Coldplay Hadir di Korea, Tampil Bersama Jin BTS dan Rose Blackpink
Jakarta, PANGKEP NEWS – Konser Coldplay di Korea Selatan bukan hanya sekadar pertunjukan musik kelas dunia, tetapi juga menyuguhkan kolaborasi istimewa dengan para bintang K-pop ternama. Band yang dipimpin oleh Chris Martin ini juga mencetak rekor baru dalam hal keberlanjutan lingkungan.

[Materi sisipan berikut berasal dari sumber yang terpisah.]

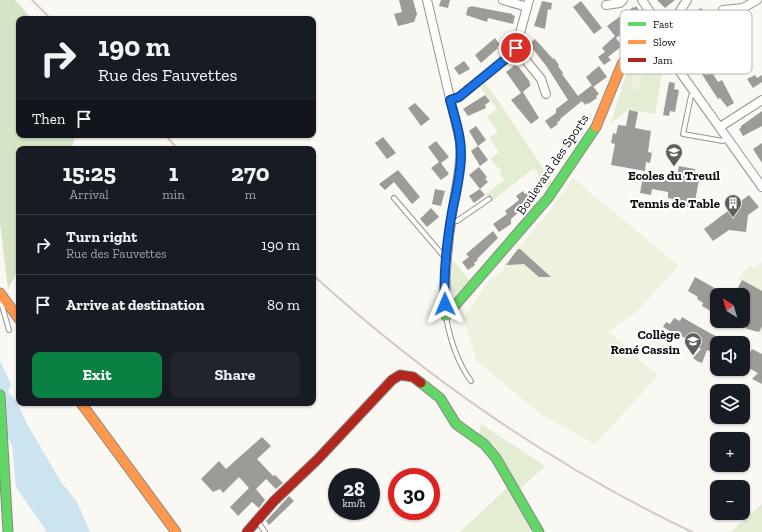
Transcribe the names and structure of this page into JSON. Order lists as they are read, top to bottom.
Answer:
{
  "streets": {
    "main road": ["Boulevard des Sports"]
  },
  "places": {
    "school or university": ["Ecoles du Treuil", "Collège René Cassin"],
    "building": ["Tennis de Table"]
  },
  "legend": ["Fast", "Slow", "Jam"],
  "north": "top left",
  "page": {
    "turn": ["190 m", "Rue des Fauvettes"],
    "then": "Then",
    "eta": [
      "15:25",
      "Arrival",
      "1",
      "min",
      "270",
      "m"
    ],
    "list": [
      {
        "name": "Turn right",
        "note": "Rue des Fauvettes",
        "value": "190 m"
      },
      {
        "name": "Arrive at destination",
        "value": "80 m"
      }
    ],
    "map_buttons": ["+", "−"],
    "buttons": ["Exit", "Share"],
    "speed": "28 km/h",
    "limit": "30"
  }
}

Menurut laporan dari Korea Herald, dalam rangkaian konser “Music of the Spheres” yang diadakan sebanyak enam kali di Goyang Sports Complex, Provinsi Gyeonggi, band asal Inggris ini berhasil memukau lebih dari 300.000 penonton. Ini menjadikannya pertunjukan musisi asing dengan jumlah penonton terbanyak dalam sejarah Korea Selatan.
Momen paling mengharukan terjadi ketika Jin BTS menjadi tamu istimewa pada Sabtu malam. Ia menyanyikan lagu “The Astronaut” bersama vokalis Coldplay, Chris Martin. Lagu ini adalah hasil kolaborasi antara Jin dan Coldplay yang pertama kali dipertunjukkan bersama di Argentina, sebelum Jin menjalani wajib militer.
Jin juga turut menyanyikan lagu “My Universe”, kolaborasi antara Coldplay dan BTS. Ini adalah penampilan langsung pertama kalinya dari lagu tersebut dalam konser ini, menggantikan tayangan video sebelumnya yang hanya ditampilkan di layar.
TWICE juga menarik perhatian sebagai pembuka untuk seluruh enam pertunjukan. Mereka tidak hanya menyanyikan lagu-lagu hits seperti “Dance the Night Away” dan “Cheer Up”, tetapi juga berkolaborasi menyanyikan lagu “We Pray” bersama Coldplay. Bahkan, versi spesial dengan lirik berbahasa Korea dari TWICE dirilis secara resmi pada hari Jumat.
Selain itu, Rose Blackpink turut meramaikan konser Coldplay dengan membawakan lagu terkenal bersama Bruno Mars, “APT.”
Korea Mencatat Rekor Pengembalian Gelang LED
Selain pertunjukan yang spektakuler, konser ini juga mencatat pencapaian luar biasa dalam hal keberlanjutan. Coldplay, yang dikenal dengan kampanye ramah lingkungannya, meminta para penonton untuk mengembalikan gelang LED setelah konser usai agar dapat digunakan kembali.
Hasilnya sangat mengesankan, konser pada hari Jumat di Seoul mencatat tingkat pengembalian gelang sebesar 98%, yang tertinggi di dunia dan melampaui rekor sebelumnya di Tokyo dan Helsinki (97%) serta Hong Kong (94%).
Inisiatif ini bahkan menjadi tren di media sosial, di mana para penggemar saling mengingatkan untuk mengembalikan gelang ke tempat pengumpulan demi menjadikan Korea sebagai negara dengan tingkat pengembalian terbaik.